Guide to the TechWeb Network

Intelligent Enterprise

Better Insight for Business Decisions

Intelligent Enterprise - Better Insight for Business Decisions
search Intelligent Enterprise
Advanced Search
RSS
Webcasts
Whitepapers
Subscribe
Home




August 31, 2001



Brace for Incoming

Importing external data deserves its own full design and development life cycle

By Warren Thornthwaite
Edited by Ralph Kimball

Pressure to include external data in our data warehouses bears on us now from a combination of forces that have arisen in the last few years. First, we want to leverage the wealth of information we have about our customers. Second, much more data has become available: We work more closely with our business partners and third parties, who provide us with data about our products, customers, and markets that we are unable to generate in-house. The third driver is the Internet. The ready availability of data transfer tools for the Internet has lowered the barriers to exchanging data with business partners.

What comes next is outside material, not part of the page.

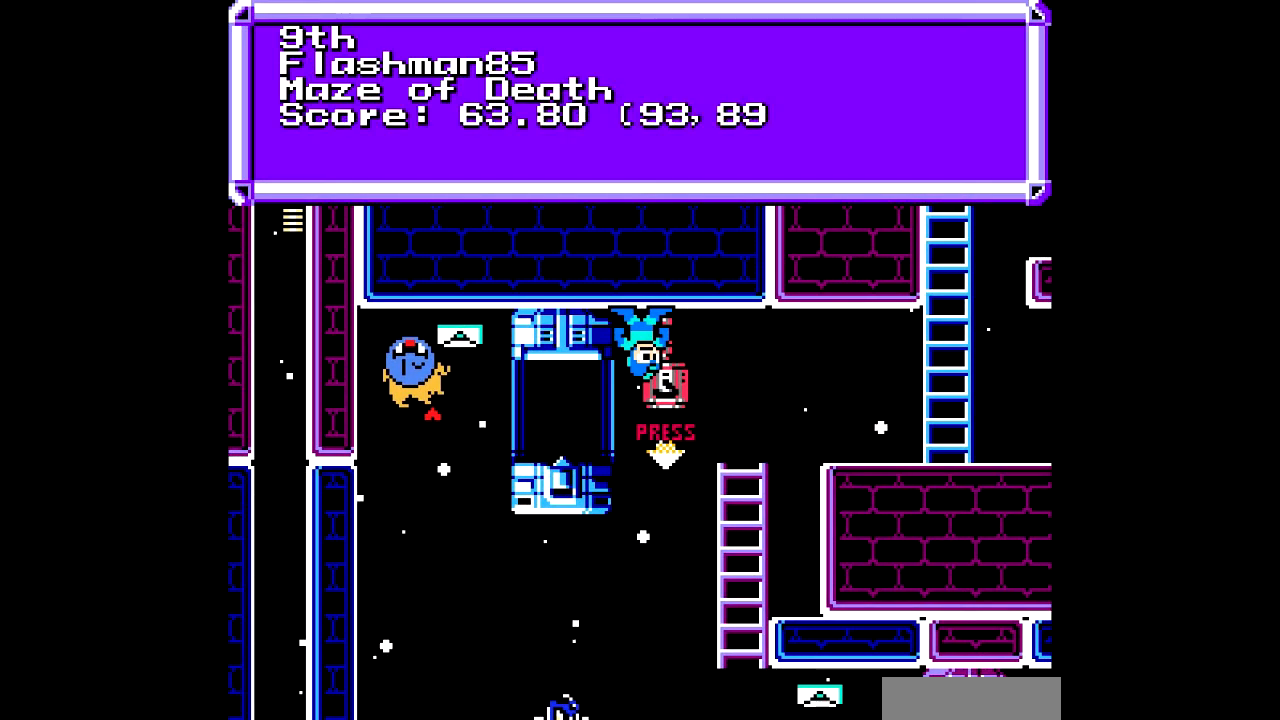
{"buttons": [], "events": []}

But don't think using external data is just another data extract and loading task. In reality, managing external data involves special awareness and procedures that may not be needed within the confines of a single organization.

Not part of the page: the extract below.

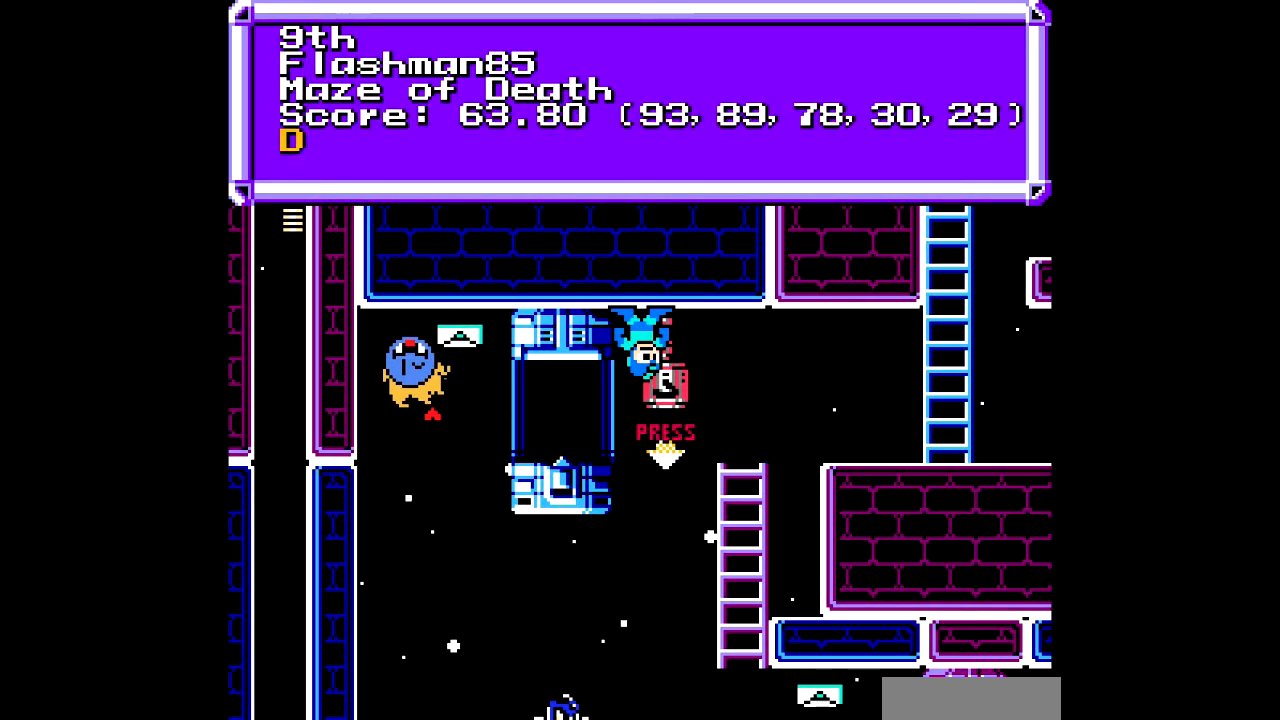
{"buttons": [], "events": [[367, "B", "down"], [400, "B", "up"]]}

TYPICAL DATA INTEGRATION PROCESS

So, what does integrating data from a business partner typically involve? This new data source has to go through the full design and development life cycle, except you probably do not have access to the source system or its developers. Plus, you have to find (or set up) a secure, reliable landing site for the data that both you and your business partner can access. Even worse for those of us who feel data warehouse dependability is critical, you now have to manage a process in which someone else - someone outside your organization - owns half of the process.

Like all recommendations in this column, this one starts with planning and design. First, you need to negotiate the nature of the extract. Will it be a snapshot at a point in time or a set of transactions? Will each file you receive be a full refresh or an incremental load? What is the time increment if it is incremental?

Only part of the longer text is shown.